Heat may be the topic that captures our attention this summer—and deservedly so. For older adults, hotter weather poses unique risks because older bodies are less able to regulate heat. They may also have pre-existing health conditions or take medications that make them more vulnerable to rising temperatures. That helps to explain why 80% of the 12,000 heat-related deaths each year in the US are among people over 60.
Higher costs
But a hotter planet threatens older adults in other ways, too. More hot days also mean greater demand for cooling, which in turn leads to higher utility bills that people of limited incomes can rarely afford. Already, low-income people pay 8% of their income on utilities—2.5 times more than the national average. For the 15% of older adults who live near or below the poverty line, this remains an untenable expense.
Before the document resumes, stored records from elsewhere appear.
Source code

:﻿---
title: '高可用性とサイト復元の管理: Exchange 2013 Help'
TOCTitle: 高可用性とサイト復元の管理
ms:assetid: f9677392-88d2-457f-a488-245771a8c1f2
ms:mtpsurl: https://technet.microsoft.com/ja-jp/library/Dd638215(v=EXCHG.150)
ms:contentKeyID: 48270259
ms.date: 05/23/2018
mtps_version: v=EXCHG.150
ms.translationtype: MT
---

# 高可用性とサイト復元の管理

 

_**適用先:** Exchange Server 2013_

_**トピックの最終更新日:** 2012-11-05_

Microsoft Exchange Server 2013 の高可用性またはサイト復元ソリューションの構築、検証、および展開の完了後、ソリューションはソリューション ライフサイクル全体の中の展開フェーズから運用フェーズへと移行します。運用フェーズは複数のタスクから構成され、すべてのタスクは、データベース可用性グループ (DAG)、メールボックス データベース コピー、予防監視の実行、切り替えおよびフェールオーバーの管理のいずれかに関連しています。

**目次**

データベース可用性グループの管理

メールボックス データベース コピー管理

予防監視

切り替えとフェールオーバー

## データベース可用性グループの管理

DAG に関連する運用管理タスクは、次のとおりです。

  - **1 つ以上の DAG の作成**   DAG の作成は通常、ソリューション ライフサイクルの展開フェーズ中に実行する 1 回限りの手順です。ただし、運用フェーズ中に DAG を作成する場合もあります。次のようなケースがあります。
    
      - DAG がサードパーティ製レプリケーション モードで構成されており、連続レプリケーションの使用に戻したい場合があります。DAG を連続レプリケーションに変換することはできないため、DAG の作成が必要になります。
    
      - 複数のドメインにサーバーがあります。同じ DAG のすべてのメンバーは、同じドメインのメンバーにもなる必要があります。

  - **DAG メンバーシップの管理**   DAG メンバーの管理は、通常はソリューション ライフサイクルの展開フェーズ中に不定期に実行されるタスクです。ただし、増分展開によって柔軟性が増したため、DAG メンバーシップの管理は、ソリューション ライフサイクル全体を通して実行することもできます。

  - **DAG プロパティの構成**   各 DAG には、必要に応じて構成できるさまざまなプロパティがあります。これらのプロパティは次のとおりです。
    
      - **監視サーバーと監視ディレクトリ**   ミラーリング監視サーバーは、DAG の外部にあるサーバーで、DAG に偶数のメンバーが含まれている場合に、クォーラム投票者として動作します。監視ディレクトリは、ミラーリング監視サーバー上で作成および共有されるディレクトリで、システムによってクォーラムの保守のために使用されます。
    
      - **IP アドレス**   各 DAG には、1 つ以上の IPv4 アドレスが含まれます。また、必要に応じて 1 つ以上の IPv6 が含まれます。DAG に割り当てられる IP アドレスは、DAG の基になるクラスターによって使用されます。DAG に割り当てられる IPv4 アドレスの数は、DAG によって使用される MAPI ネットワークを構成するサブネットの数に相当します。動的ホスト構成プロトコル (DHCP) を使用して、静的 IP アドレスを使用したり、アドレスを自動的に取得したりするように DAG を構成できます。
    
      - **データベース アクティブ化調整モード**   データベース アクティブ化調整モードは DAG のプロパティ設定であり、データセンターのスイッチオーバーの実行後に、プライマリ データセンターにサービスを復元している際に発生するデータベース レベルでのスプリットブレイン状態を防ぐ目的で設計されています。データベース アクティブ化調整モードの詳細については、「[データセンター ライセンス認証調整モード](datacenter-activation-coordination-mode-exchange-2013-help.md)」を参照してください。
More extreme weather also means more frequent and deadly hurricanes, and increased flooding— and therefore higher insurance premiums as the insurance market adjusts to our new climate realities. Together, the rising cost of utilities, insurance, and rent or mortgage means that older adults are more housing cost-burdened than ever before. Today, more than half of all older renters pay more than one-third of their income on housing, as do more than one-quarter of older homeowners.
The effects of climate change on older adults are rarely made a centerpiece of climate resilience planning—despite the fact that people over 65 years of age are the fastest-growing demographic in the US. By 2030, older adults will outnumber children for the first time ever, a demographic shift that Newsweek described as a “population time bomb,” and one that will coincide with the growing risks of climate change.
Few communities consider the needs of older adults when planning for climate disasters if they plan for these disasters at all. While some communities and states have committed to becoming more “age-friendly” in an effort to create places where people of all ages can thrive, not nearly enough consider the climate-related impacts on housing, transportation, and connectedness that will shape how or if older adults can safely age in place.
Plan for an aging US
It’s not too late to get ahead of this challenge. Communities must learn from our recent experience of how climate change differently impacts older adults, and commit to climate resilience planning that centers their needs. When local and state leaders embrace solutions that work for older adults—like incentives to make homes more energy-efficient to reduce utility costs, and public transit systems that work better for non-drivers in times of emergency—benefits accrue to all.
It all begins by getting to know who the older adults are in your community and what they need. That means looking well beyond the two percent of older adults who live in nursing homes and assisted living, and identifying the housing, transportation, communication, and service needs of the 98% who live in the community, often alone. Invite older adults—and those who represent them, like Area Agencies on Aging—to be a part of climate resilience planning. Leverage resources such as those offered by AARP and FEMA on the topic of disaster resilience for older adults to start a broader conversation on climate risks to older adults, and how those risks can be mitigated—before, during, and after disasters. There are two things that we can be sure of: our hottest days are yet to come, and we (as individuals and as a nation) will continue to age. Let’s take action now to address the ways in which those two trends intersect.